- DATASET RECORDS
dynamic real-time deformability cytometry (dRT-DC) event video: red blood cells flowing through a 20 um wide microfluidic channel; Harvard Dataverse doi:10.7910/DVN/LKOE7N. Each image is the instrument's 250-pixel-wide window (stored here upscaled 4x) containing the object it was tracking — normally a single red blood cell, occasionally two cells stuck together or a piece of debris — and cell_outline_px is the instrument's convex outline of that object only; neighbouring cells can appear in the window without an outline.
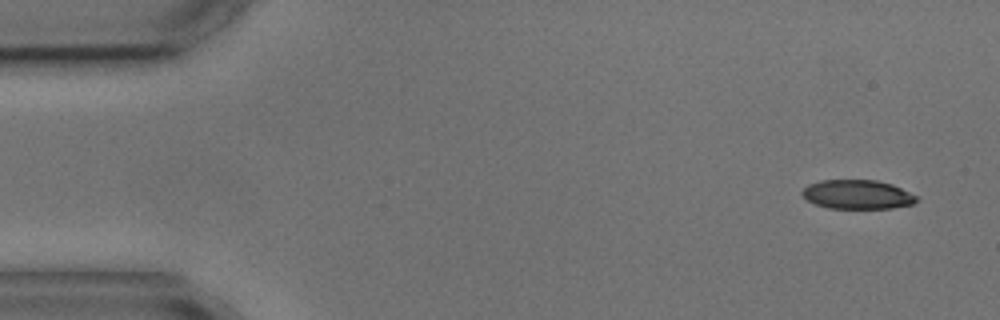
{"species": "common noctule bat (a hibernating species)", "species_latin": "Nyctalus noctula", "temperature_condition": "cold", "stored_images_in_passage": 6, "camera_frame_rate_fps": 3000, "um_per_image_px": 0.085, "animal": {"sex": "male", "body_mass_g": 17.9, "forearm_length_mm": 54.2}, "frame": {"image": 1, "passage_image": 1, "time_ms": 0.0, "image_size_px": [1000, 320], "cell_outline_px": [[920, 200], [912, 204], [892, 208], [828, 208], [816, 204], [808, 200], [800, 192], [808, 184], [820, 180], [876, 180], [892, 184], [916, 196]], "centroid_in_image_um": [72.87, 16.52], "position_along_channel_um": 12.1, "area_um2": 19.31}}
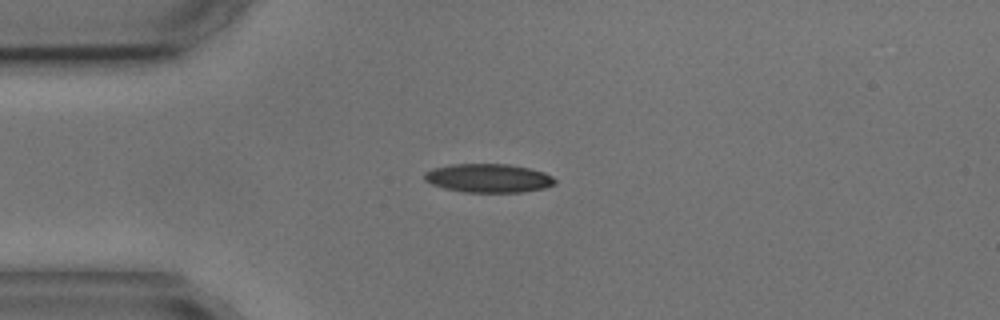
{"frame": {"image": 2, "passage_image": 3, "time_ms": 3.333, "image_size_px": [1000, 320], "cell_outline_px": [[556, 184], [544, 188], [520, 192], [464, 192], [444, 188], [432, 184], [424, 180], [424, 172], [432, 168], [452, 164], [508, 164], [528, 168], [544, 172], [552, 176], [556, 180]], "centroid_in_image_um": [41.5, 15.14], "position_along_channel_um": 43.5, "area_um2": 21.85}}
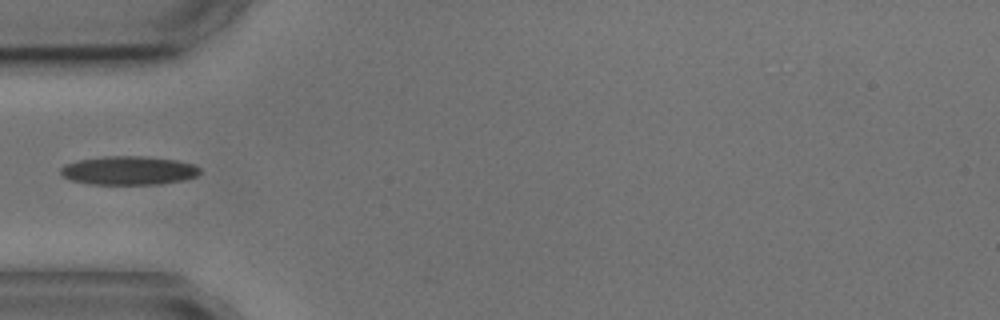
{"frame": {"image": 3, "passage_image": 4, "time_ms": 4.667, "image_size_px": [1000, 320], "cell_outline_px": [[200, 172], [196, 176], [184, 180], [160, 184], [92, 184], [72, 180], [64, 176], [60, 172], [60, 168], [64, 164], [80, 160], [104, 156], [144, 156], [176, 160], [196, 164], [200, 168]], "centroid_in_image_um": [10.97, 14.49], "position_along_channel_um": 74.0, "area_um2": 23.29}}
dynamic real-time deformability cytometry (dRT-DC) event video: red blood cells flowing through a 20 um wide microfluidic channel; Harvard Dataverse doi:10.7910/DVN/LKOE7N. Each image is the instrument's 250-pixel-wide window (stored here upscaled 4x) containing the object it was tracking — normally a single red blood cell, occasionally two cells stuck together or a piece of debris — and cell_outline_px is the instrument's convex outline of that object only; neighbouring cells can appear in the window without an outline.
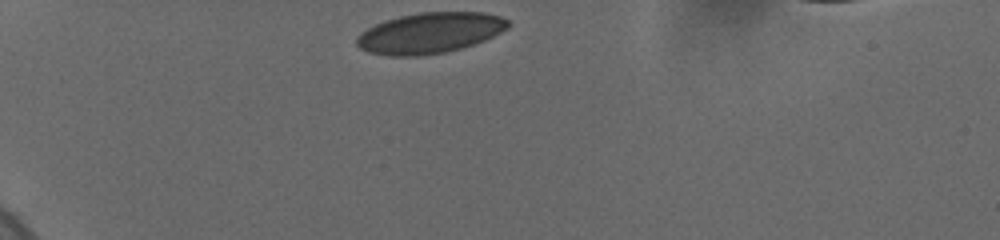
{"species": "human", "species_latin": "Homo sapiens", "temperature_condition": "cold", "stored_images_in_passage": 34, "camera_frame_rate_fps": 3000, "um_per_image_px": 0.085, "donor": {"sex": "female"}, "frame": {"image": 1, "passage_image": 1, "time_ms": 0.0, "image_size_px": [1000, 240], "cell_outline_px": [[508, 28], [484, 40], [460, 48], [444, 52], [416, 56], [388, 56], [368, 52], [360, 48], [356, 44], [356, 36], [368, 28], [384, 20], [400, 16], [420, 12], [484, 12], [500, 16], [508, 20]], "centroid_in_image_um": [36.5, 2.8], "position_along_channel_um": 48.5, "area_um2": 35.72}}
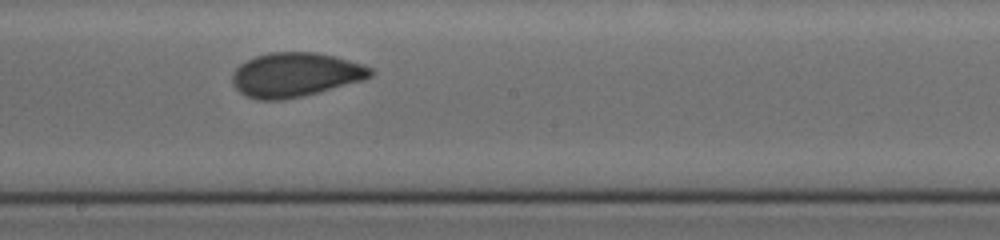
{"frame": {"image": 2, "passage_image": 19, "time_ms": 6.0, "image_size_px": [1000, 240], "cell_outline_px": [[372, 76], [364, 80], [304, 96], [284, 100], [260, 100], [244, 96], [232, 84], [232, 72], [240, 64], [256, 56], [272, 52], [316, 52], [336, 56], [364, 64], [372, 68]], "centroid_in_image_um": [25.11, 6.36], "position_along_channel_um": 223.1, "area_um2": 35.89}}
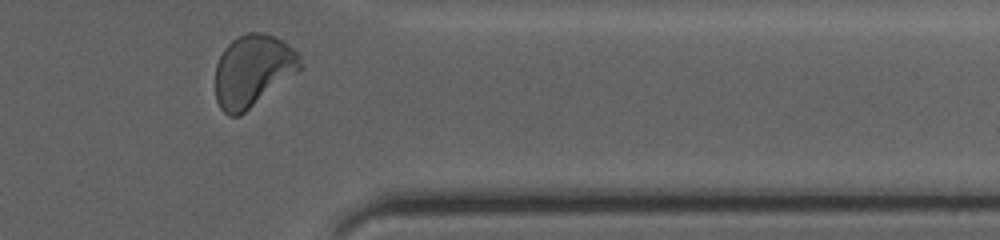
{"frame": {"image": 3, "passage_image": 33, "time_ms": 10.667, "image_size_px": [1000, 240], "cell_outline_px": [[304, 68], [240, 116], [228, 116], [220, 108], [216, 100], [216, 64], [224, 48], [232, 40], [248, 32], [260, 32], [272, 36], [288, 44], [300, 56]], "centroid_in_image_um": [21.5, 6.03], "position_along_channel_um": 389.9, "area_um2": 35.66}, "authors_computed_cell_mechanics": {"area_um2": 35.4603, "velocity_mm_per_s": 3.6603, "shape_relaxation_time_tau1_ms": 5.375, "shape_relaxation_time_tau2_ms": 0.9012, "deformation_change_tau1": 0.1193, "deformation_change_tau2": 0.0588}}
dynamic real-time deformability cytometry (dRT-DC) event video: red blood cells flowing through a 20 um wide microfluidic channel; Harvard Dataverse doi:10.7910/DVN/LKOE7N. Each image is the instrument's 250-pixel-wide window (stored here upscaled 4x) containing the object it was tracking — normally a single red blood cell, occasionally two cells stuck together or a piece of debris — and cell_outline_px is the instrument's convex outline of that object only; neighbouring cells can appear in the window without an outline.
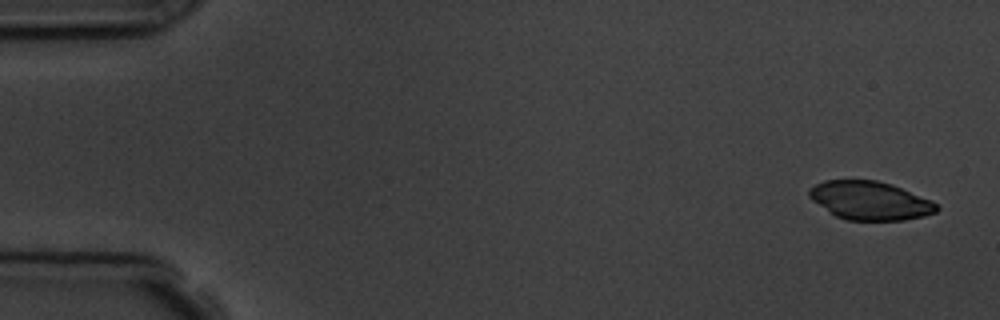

- STATED TASK
Output an exact copy of the material, with the pictures removed.

- ANSWER FOR THIS EXERCISE
dynamic real-time deformability cytometry (dRT-DC) event video: red blood cells flowing through a 20 um wide microfluidic channel; Harvard Dataverse doi:10.7910/DVN/LKOE7N. Each image is the instrument's 250-pixel-wide window (stored here upscaled 4x) containing the object it was tracking — normally a single red blood cell, occasionally two cells stuck together or a piece of debris — and cell_outline_px is the instrument's convex outline of that object only; neighbouring cells can appear in the window without an outline.
{"species": "common noctule bat (a hibernating species)", "species_latin": "Nyctalus noctula", "temperature_condition": "cold", "stored_images_in_passage": 6, "camera_frame_rate_fps": 3000, "um_per_image_px": 0.085, "animal": {"sex": "male", "body_mass_g": 17.9, "forearm_length_mm": 54.2}, "frame": {"image": 1, "passage_image": 1, "time_ms": 0.0, "image_size_px": [1000, 320], "cell_outline_px": [[920, 200], [912, 204], [892, 208], [828, 208], [816, 204], [808, 200], [800, 192], [808, 184], [820, 180], [876, 180], [892, 184], [916, 196]], "centroid_in_image_um": [72.87, 16.52], "position_along_channel_um": 12.1, "area_um2": 19.31}}
{"frame": {"image": 2, "passage_image": 3, "time_ms": 3.333, "image_size_px": [1000, 320], "cell_outline_px": [[556, 184], [544, 188], [520, 192], [464, 192], [444, 188], [432, 184], [424, 180], [424, 172], [432, 168], [452, 164], [508, 164], [528, 168], [544, 172], [552, 176], [556, 180]], "centroid_in_image_um": [41.5, 15.14], "position_along_channel_um": 43.5, "area_um2": 21.85}}
{"frame": {"image": 3, "passage_image": 4, "time_ms": 4.667, "image_size_px": [1000, 320], "cell_outline_px": [[200, 172], [196, 176], [184, 180], [160, 184], [92, 184], [72, 180], [64, 176], [60, 172], [60, 168], [64, 164], [80, 160], [104, 156], [144, 156], [176, 160], [196, 164], [200, 168]], "centroid_in_image_um": [10.97, 14.49], "position_along_channel_um": 74.0, "area_um2": 23.29}}
dynamic real-time deformability cytometry (dRT-DC) event video: red blood cells flowing through a 20 um wide microfluidic channel; Harvard Dataverse doi:10.7910/DVN/LKOE7N. Each image is the instrument's 250-pixel-wide window (stored here upscaled 4x) containing the object it was tracking — normally a single red blood cell, occasionally two cells stuck together or a piece of debris — and cell_outline_px is the instrument's convex outline of that object only; neighbouring cells can appear in the window without an outline.
{"species": "human", "species_latin": "Homo sapiens", "temperature_condition": "cold", "stored_images_in_passage": 34, "camera_frame_rate_fps": 3000, "um_per_image_px": 0.085, "donor": {"sex": "female"}, "frame": {"image": 1, "passage_image": 1, "time_ms": 0.0, "image_size_px": [1000, 240], "cell_outline_px": [[508, 28], [484, 40], [460, 48], [444, 52], [416, 56], [388, 56], [368, 52], [360, 48], [356, 44], [356, 36], [368, 28], [384, 20], [400, 16], [420, 12], [484, 12], [500, 16], [508, 20]], "centroid_in_image_um": [36.5, 2.8], "position_along_channel_um": 48.5, "area_um2": 35.72}}
{"frame": {"image": 2, "passage_image": 19, "time_ms": 6.0, "image_size_px": [1000, 240], "cell_outline_px": [[372, 76], [364, 80], [304, 96], [284, 100], [260, 100], [244, 96], [232, 84], [232, 72], [240, 64], [256, 56], [272, 52], [316, 52], [336, 56], [364, 64], [372, 68]], "centroid_in_image_um": [25.11, 6.36], "position_along_channel_um": 223.1, "area_um2": 35.89}}
{"frame": {"image": 3, "passage_image": 33, "time_ms": 10.667, "image_size_px": [1000, 240], "cell_outline_px": [[304, 68], [240, 116], [228, 116], [220, 108], [216, 100], [216, 64], [224, 48], [232, 40], [248, 32], [260, 32], [272, 36], [288, 44], [300, 56]], "centroid_in_image_um": [21.5, 6.03], "position_along_channel_um": 389.9, "area_um2": 35.66}, "authors_computed_cell_mechanics": {"area_um2": 35.4603, "velocity_mm_per_s": 3.6603, "shape_relaxation_time_tau1_ms": 5.375, "shape_relaxation_time_tau2_ms": 0.9012, "deformation_change_tau1": 0.1193, "deformation_change_tau2": 0.0588}}
dynamic real-time deformability cytometry (dRT-DC) event video: red blood cells flowing through a 20 um wide microfluidic channel; Harvard Dataverse doi:10.7910/DVN/LKOE7N. Each image is the instrument's 250-pixel-wide window (stored here upscaled 4x) containing the object it was tracking — normally a single red blood cell, occasionally two cells stuck together or a piece of debris — and cell_outline_px is the instrument's convex outline of that object only; neighbouring cells can appear in the window without an outline.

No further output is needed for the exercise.